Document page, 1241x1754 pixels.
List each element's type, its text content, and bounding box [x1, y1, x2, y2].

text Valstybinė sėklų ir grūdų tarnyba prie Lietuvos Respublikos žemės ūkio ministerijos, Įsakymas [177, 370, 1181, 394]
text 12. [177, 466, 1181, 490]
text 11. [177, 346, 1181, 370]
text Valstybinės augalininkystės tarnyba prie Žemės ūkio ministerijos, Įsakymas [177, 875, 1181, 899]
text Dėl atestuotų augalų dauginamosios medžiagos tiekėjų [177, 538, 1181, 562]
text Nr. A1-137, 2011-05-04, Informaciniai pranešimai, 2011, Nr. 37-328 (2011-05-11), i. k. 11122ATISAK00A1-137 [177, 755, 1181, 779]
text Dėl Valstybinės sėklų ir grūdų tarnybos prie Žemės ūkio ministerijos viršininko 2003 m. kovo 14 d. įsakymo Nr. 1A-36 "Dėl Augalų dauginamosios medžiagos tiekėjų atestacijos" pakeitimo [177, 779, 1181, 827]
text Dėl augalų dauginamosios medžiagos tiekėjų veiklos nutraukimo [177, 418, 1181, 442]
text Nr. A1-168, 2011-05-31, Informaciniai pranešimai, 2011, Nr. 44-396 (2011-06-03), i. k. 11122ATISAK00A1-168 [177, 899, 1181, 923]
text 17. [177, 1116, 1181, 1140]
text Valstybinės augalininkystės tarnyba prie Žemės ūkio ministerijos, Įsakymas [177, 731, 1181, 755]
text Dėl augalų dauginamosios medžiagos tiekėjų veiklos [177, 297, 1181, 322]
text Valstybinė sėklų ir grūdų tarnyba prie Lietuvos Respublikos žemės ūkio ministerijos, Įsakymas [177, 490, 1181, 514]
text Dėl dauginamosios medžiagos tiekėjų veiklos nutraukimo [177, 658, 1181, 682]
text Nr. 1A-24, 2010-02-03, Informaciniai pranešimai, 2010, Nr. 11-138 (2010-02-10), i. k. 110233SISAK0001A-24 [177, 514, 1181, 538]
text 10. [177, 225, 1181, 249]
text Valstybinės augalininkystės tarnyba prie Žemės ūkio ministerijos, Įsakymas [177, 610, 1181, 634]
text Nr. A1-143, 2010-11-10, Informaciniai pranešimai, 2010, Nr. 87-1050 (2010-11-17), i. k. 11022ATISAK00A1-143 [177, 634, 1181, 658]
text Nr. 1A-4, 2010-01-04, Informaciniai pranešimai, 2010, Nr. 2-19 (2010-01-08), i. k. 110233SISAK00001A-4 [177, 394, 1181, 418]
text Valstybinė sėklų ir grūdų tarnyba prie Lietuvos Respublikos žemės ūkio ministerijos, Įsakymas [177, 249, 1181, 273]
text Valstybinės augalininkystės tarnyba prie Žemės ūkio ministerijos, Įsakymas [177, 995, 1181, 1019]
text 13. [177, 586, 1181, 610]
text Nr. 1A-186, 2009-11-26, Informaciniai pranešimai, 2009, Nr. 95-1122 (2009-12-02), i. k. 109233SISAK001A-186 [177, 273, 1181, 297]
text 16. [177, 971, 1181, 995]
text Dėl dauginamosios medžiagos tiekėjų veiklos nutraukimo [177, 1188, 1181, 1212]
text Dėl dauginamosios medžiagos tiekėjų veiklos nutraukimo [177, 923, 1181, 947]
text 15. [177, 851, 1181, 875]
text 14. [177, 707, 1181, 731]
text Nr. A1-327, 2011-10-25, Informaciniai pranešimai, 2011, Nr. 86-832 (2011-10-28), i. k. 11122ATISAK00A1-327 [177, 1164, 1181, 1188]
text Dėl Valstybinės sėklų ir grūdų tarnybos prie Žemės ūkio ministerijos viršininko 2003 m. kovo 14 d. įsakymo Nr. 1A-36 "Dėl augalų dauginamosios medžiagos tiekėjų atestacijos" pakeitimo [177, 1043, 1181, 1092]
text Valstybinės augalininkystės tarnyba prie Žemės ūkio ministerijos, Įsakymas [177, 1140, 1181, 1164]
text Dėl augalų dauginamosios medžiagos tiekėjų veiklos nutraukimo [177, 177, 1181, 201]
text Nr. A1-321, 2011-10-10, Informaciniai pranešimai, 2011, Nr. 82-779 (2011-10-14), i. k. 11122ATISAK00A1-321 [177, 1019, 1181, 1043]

============================================================

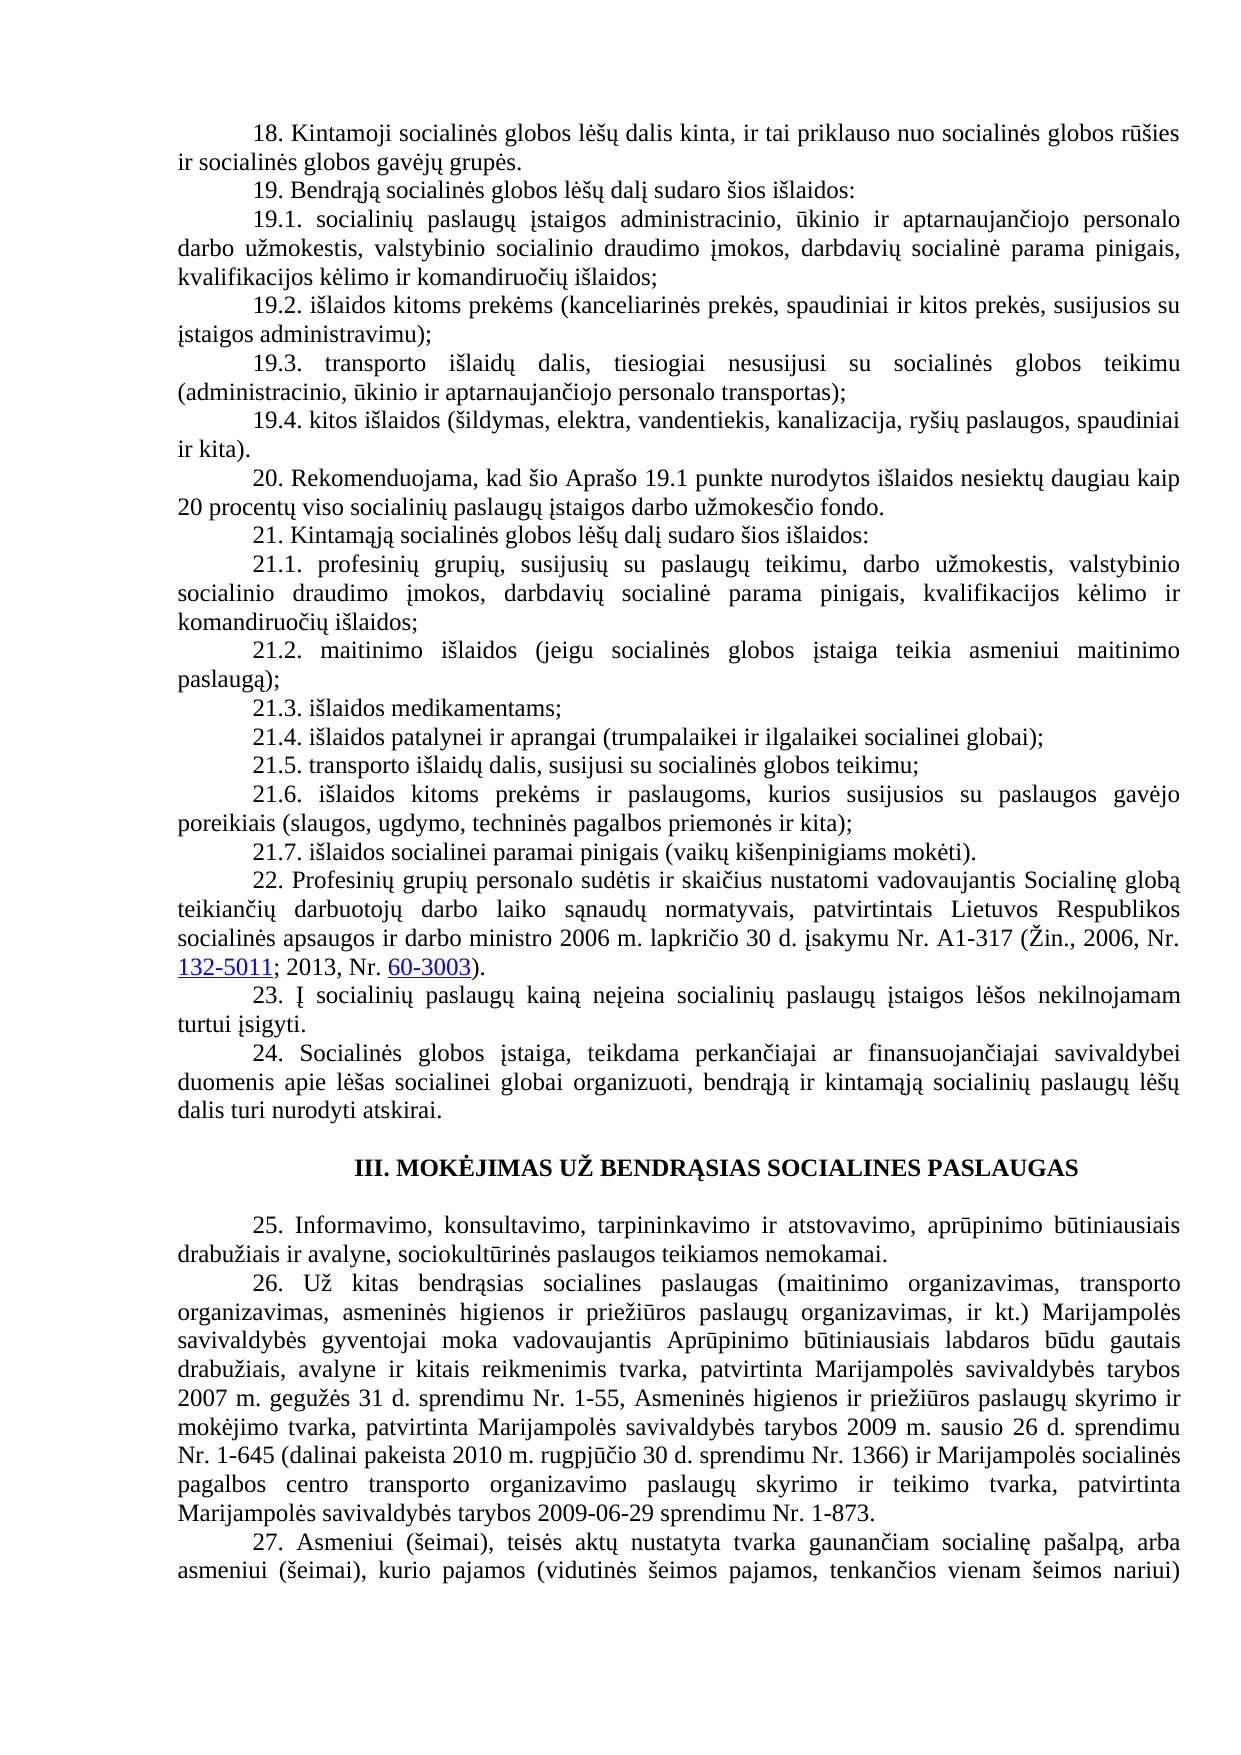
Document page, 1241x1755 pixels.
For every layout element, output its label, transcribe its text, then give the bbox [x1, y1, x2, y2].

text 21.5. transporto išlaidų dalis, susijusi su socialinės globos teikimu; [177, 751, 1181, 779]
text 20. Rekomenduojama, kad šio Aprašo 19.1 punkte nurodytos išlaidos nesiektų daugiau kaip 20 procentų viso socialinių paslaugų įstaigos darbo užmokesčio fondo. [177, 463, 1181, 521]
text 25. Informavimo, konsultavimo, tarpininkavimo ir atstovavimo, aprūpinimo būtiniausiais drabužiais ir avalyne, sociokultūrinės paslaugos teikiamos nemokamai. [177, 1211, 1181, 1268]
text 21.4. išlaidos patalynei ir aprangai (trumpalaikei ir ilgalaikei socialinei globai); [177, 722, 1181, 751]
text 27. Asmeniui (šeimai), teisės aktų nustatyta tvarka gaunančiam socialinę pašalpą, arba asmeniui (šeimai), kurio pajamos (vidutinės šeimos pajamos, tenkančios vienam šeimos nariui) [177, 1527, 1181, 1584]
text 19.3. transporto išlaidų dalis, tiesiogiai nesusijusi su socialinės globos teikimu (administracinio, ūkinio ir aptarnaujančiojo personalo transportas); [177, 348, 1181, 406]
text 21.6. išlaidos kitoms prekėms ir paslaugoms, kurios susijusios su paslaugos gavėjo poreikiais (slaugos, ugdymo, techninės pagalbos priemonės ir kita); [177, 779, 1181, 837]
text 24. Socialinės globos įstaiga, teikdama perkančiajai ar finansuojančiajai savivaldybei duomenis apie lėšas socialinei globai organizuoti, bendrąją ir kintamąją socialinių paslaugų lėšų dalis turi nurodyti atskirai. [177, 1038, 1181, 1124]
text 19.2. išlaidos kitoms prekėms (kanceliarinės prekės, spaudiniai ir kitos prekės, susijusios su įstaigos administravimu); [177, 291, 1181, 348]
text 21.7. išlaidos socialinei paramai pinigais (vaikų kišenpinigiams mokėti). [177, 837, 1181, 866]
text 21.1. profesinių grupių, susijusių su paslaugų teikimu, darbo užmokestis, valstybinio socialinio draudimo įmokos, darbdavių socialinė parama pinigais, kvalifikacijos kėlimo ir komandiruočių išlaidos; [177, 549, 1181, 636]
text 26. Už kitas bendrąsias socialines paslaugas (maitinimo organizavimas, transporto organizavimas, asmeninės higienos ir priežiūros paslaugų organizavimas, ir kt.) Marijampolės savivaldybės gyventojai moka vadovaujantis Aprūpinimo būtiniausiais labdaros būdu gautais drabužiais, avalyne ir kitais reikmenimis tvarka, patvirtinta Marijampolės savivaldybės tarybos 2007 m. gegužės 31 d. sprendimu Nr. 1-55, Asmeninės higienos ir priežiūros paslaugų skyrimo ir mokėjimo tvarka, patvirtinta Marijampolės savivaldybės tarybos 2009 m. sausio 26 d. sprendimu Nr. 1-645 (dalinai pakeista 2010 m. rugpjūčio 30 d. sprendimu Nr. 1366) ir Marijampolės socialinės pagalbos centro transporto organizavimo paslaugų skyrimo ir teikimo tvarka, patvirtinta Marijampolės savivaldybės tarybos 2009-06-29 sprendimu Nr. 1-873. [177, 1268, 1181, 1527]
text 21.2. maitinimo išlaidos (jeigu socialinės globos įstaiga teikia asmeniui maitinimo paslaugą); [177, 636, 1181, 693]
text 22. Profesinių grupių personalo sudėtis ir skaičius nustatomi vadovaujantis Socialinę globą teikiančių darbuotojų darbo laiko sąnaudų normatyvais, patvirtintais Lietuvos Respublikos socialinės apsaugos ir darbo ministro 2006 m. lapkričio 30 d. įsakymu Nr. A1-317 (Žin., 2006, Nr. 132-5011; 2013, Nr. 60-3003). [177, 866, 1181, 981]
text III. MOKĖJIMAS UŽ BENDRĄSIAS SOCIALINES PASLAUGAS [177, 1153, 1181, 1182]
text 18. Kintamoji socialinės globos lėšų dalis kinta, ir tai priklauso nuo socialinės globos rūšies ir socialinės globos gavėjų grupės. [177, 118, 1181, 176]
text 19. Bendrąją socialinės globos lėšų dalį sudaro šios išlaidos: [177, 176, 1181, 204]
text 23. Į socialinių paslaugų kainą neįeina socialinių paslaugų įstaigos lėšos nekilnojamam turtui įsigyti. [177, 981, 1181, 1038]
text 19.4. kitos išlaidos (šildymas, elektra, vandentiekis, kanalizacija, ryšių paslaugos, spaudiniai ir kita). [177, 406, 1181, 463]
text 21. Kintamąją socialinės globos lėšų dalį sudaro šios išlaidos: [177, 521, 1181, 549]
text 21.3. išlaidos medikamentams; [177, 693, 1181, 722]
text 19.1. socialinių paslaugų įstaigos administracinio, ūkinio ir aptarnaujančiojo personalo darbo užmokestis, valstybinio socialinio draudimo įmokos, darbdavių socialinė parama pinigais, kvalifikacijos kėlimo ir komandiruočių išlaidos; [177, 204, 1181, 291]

============================================================

Given problem: Reproduce the lines from the line with "Document page, 1241x1754 pixels." to the line with "List each element's", substituting "enclosing rectangle" for "bounding box" and leaving everything else unchanged.

The response:
Document page, 1241x1754 pixels.
List each element's type, its text content, and enclosing rectangle [x1, y1, x2, y2].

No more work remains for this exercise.